Les provinces avec le taux de test les plus faibles sont Terre-Neuve, avec 286, l’Ontario, avec 262 et le Nouveau-Brunswick, avec 233.
C’est certain que plus les provinces effectuent de tests et plus leur nombre de cas seront élevés. Si on teste moins, il faut aussi comprendre que ça ne signifie pas pour autant que sur le terrain, la population est moins malade.
Au final, le nombre de cas officiels importe peu; le rythme de la progression, mais surtout le nombre de patients aux soins intensifs ainsi que le nombre de décès (toujours tragiques) sont plus évocateurs.
Je ne sais pas pour vous, mais malgré le fait que nous nous trouvons dans la province canadienne avec le plus grand nombre de cas, je me trouve très chanceuse d’être ici et je considère que la gestion de crise est jusqu’à présent pratiquement irréprochable. Je me sens en confiance, avec des décideurs qui agissent de manière transparente, proactive, humaine et sensée.

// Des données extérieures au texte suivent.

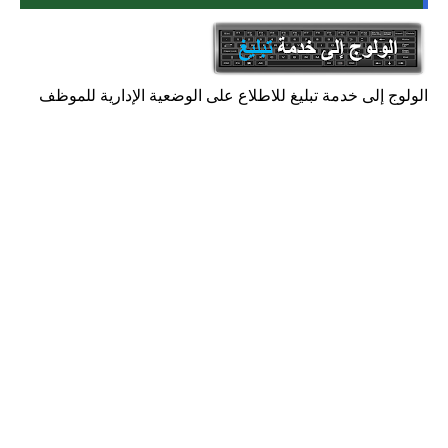
الولوج إلى خدمة تبليغ للاطلاع على الوضعية الإدارية للموظف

Ce ne sont pas tous les endroits qui peuvent en dire autant.
Sylvain Roy Roussel/Radio-Canada
[1] Partant de la population du Québec de 8,4 millions, dont 38 % qui prévoyaient effectuer un voyage, soit 3 192 000 personnes. De ce nombre, 18 % allaient vers des destinations soleil et 11 % vers les ÉU, d’où mes chiffres (bien sûr hypothétiques).
[2] Source, traduction libre.
[3] Nous nous sommes placés en quarantaine à partir du 12 mars. Personne n’a eu de symptômes; nous avons été, je le réalise pleinement maintenant, très chanceux.